Crestfallen though he was, Henry VIII - benighted by arrogance and drunk on unruly male power chose to eliminate Anne for the next betrothal waiting in the wings: his shameless nuptial plans with Jane Seymour. Barely eleven days after Anne’s execution, he wedded Jane, while Anne’s body had scarcely yielded to the soil and the worms had not yet finished their work.
Women, history shows, are often kinder than the men who betray them, kinder even to recalcitrant, perfidious, and recreant husbands. They give mind, body, and wisdom without hesitation to men who demand endlessly, who test mercilessly. Like the discredited science of phrenology once used to measure weakness, men have always probed women’s loyalty to extract more submission, while offering little but suspicion in return.
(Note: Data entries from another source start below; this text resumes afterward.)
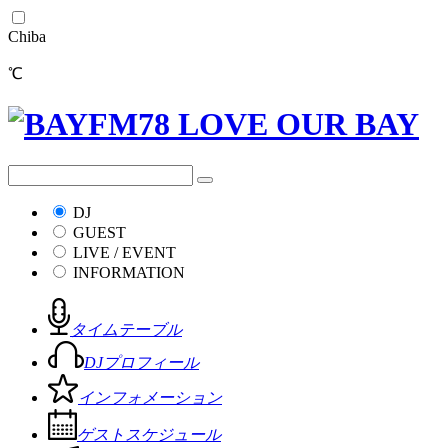
Chiba
℃
DJ
GUEST
LIVE / EVENT
INFORMATION
タイムテーブル
DJプロフィール
インフォメーション
ゲストスケジュール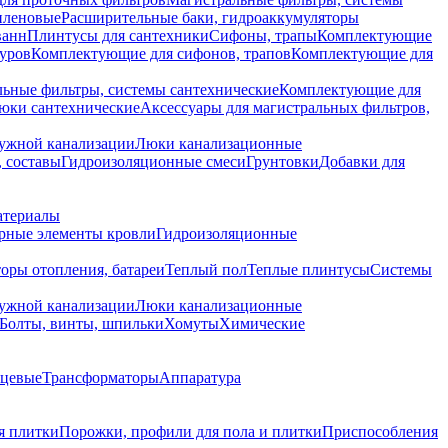
иленовые
Расширительные баки, гидроаккумуляторы
ванн
Плинтусы для сантехники
Сифоны, трапы
Комплектующие
уров
Комплектующие для сифонов, трапов
Комплектующие для
ьные фильтры, системы сантехнические
Комплектующие для
юки сантехнические
Аксессуары для магистральных фильтров,
ружной канализации
Люки канализационные
 составы
Гидроизоляционные смеси
Грунтовки
Добавки для
атериалы
рные элементы кровли
Гидроизоляционные
оры отопления, батареи
Теплый пол
Теплые плинтусы
Системы
ружной канализации
Люки канализационные
Болты, винты, шпильки
Хомуты
Химические
нцевые
Трансформаторы
Аппаратура
я плитки
Порожки, профили для пола и плитки
Приспособления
And yet, at the scaffold, Anne’s final words were not of rage but of grace:
“I am come hither to die, according to the law, and thus yield myself to the will of the king, my lord. I pray God save the king and send him long to reign over you, for a gentler nor a more merciful prince was there never. And to me he was ever a good, a gentle, and sovereign lord. If any person will meddle of my cause, I require them to judge the best. Thus I take my leave of the world, and of you all, and I heartily desire you all to pray for me.”
Such were her words - pure gold - even as her intentions were maligned, her modesty mocked, and her piety pilloried. She was condemned with unscrupulous accusations: painted as adulterous with six men, including her own brother George Boleyn; harassed with doubts over her character; and finally indicted for conspiring against the very king she had once lifted to defy pope and kingdom alike.
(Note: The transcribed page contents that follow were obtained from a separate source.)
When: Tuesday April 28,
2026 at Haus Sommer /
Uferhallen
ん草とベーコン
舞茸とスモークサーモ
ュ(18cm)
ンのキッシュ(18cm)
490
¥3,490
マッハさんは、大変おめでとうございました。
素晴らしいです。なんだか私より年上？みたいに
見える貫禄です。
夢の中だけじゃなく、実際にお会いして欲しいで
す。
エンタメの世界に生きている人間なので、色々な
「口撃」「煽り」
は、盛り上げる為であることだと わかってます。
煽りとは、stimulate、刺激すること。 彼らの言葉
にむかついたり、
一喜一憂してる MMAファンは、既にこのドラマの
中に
All along, Henry VIII could never secure a surviving male child, the longest-lived son survived for about 15 years despite six marriages. He later killed his fifth wife, Catherine Howard, only sixteen when he was fifty, on similar charges of treason and adultery.
While penning this down, I was not a feminist, neither before, nor after. The idea of feminism in the modern world is fancier than lived: a few accept it, a few over-rejoice in it, a few scorn it, and many avoid it. My obsession and plea is not to claim feminism but to speak of common sense and moral fears. Thankfully, the women in my life are not vultures, but swans and doves. These statistics may not reflect only my case; I supremely believe they hold true in many men’s courts. Yet too many still choose violence and cowardice to control women. Too many penis-brained men see women as objects, as mere vessels of pleasure. Only a few see them for what they are: life forms created to live, prosper, and leave etching memories on this planet.

Through this letter - my one-time semblance of feminism - I pay sincere gratitude to the women who raised me, who stand with me, and who stand for me. And I plead forgiveness if I have unknowingly caused misery through the weight of men’s arrogance.